[Data for analysis Boundary: Start]

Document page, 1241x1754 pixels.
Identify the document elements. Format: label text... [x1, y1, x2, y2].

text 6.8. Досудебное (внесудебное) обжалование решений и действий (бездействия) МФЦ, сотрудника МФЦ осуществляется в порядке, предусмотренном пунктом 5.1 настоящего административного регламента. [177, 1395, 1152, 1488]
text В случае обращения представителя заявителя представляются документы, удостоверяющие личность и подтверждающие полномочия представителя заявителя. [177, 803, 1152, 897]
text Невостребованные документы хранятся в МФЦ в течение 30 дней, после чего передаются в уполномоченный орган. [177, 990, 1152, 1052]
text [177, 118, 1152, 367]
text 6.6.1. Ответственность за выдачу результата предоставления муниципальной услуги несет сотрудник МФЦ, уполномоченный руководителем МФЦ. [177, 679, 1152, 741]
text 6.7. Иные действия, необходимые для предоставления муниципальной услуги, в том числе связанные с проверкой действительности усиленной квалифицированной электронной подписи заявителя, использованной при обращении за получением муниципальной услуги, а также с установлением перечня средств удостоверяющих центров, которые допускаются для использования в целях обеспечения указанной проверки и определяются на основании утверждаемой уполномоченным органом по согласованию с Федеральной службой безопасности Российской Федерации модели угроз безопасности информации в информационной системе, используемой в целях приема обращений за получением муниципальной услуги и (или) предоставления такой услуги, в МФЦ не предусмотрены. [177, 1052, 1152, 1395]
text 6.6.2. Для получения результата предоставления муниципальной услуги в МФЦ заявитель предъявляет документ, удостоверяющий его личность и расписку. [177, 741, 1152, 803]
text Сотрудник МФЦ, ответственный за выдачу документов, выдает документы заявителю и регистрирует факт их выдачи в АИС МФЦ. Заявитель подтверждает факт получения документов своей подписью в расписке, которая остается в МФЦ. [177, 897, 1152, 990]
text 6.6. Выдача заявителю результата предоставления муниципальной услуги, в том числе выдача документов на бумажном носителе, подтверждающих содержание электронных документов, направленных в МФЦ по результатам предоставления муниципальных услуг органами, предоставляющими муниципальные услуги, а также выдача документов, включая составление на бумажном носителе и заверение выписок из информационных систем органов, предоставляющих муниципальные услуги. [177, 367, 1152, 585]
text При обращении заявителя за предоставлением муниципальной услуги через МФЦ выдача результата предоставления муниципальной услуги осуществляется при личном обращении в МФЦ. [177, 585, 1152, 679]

[Data for analysis Boundary: End]

- [Required work]: Output every line of the data again, exactly.

- [Expected answer]:
Document page, 1241x1754 pixels.
Identify the document elements. Format: label text... [x1, y1, x2, y2].

text 6.8. Досудебное (внесудебное) обжалование решений и действий (бездействия) МФЦ, сотрудника МФЦ осуществляется в порядке, предусмотренном пунктом 5.1 настоящего административного регламента. [177, 1395, 1152, 1488]
text В случае обращения представителя заявителя представляются документы, удостоверяющие личность и подтверждающие полномочия представителя заявителя. [177, 803, 1152, 897]
text Невостребованные документы хранятся в МФЦ в течение 30 дней, после чего передаются в уполномоченный орган. [177, 990, 1152, 1052]
text [177, 118, 1152, 367]
text 6.6.1. Ответственность за выдачу результата предоставления муниципальной услуги несет сотрудник МФЦ, уполномоченный руководителем МФЦ. [177, 679, 1152, 741]
text 6.7. Иные действия, необходимые для предоставления муниципальной услуги, в том числе связанные с проверкой действительности усиленной квалифицированной электронной подписи заявителя, использованной при обращении за получением муниципальной услуги, а также с установлением перечня средств удостоверяющих центров, которые допускаются для использования в целях обеспечения указанной проверки и определяются на основании утверждаемой уполномоченным органом по согласованию с Федеральной службой безопасности Российской Федерации модели угроз безопасности информации в информационной системе, используемой в целях приема обращений за получением муниципальной услуги и (или) предоставления такой услуги, в МФЦ не предусмотрены. [177, 1052, 1152, 1395]
text 6.6.2. Для получения результата предоставления муниципальной услуги в МФЦ заявитель предъявляет документ, удостоверяющий его личность и расписку. [177, 741, 1152, 803]
text Сотрудник МФЦ, ответственный за выдачу документов, выдает документы заявителю и регистрирует факт их выдачи в АИС МФЦ. Заявитель подтверждает факт получения документов своей подписью в расписке, которая остается в МФЦ. [177, 897, 1152, 990]
text 6.6. Выдача заявителю результата предоставления муниципальной услуги, в том числе выдача документов на бумажном носителе, подтверждающих содержание электронных документов, направленных в МФЦ по результатам предоставления муниципальных услуг органами, предоставляющими муниципальные услуги, а также выдача документов, включая составление на бумажном носителе и заверение выписок из информационных систем органов, предоставляющих муниципальные услуги. [177, 367, 1152, 585]
text При обращении заявителя за предоставлением муниципальной услуги через МФЦ выдача результата предоставления муниципальной услуги осуществляется при личном обращении в МФЦ. [177, 585, 1152, 679]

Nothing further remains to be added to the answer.